| Your task |
For each line in the records that contains "left", make a copy.

| Raw data |
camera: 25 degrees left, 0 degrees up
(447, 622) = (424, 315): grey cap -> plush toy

...

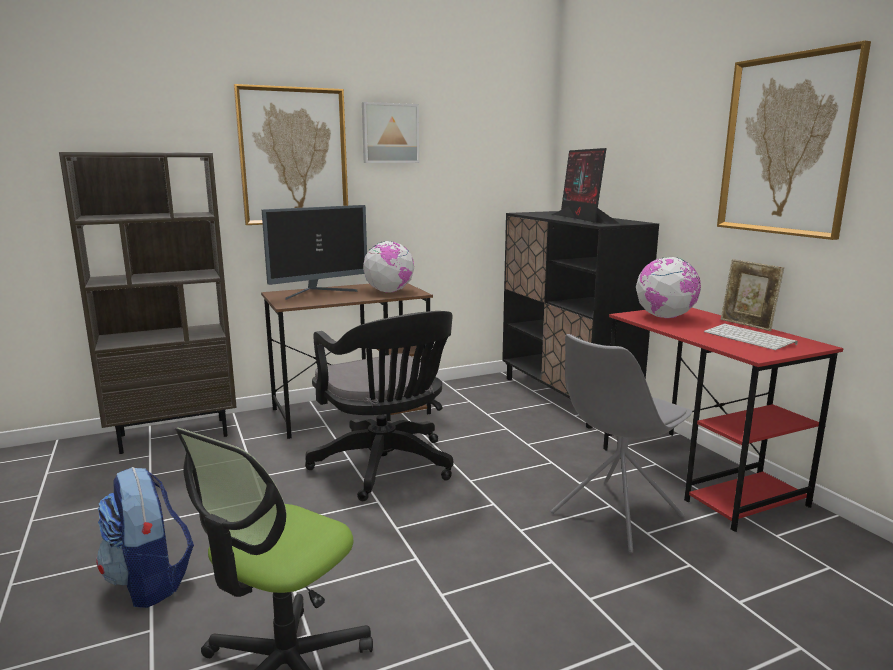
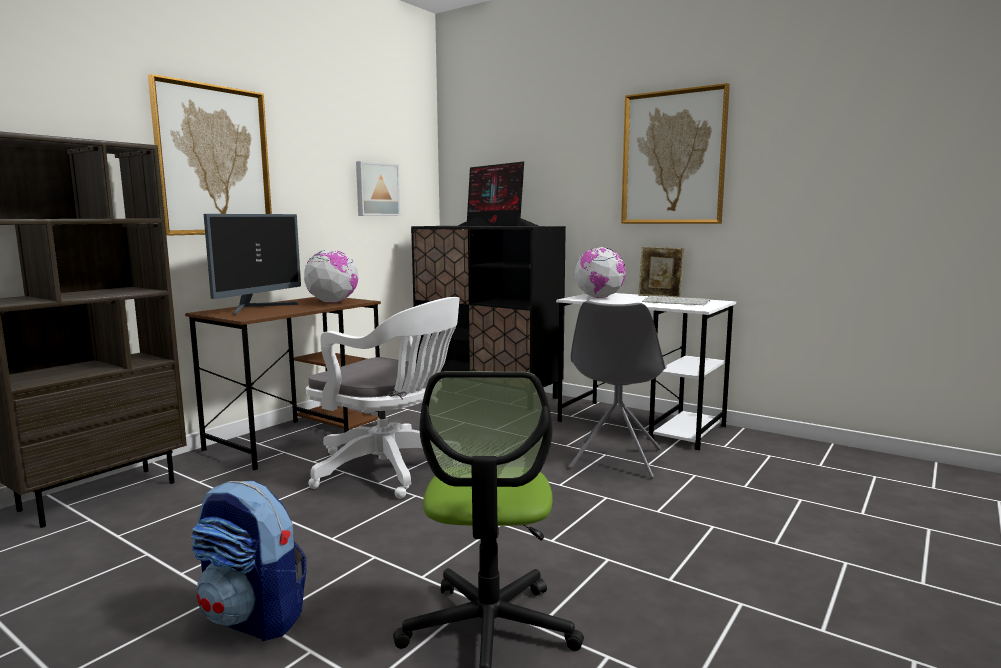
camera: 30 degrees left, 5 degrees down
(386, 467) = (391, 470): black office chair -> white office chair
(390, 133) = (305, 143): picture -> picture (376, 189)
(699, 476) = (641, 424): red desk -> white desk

--

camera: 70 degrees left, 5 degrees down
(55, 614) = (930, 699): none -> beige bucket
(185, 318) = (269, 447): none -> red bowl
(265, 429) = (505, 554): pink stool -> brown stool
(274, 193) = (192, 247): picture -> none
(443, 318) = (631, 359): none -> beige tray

| Response for this exercise |
camera: 25 degrees left, 0 degrees up
camera: 30 degrees left, 5 degrees down
camera: 70 degrees left, 5 degrees down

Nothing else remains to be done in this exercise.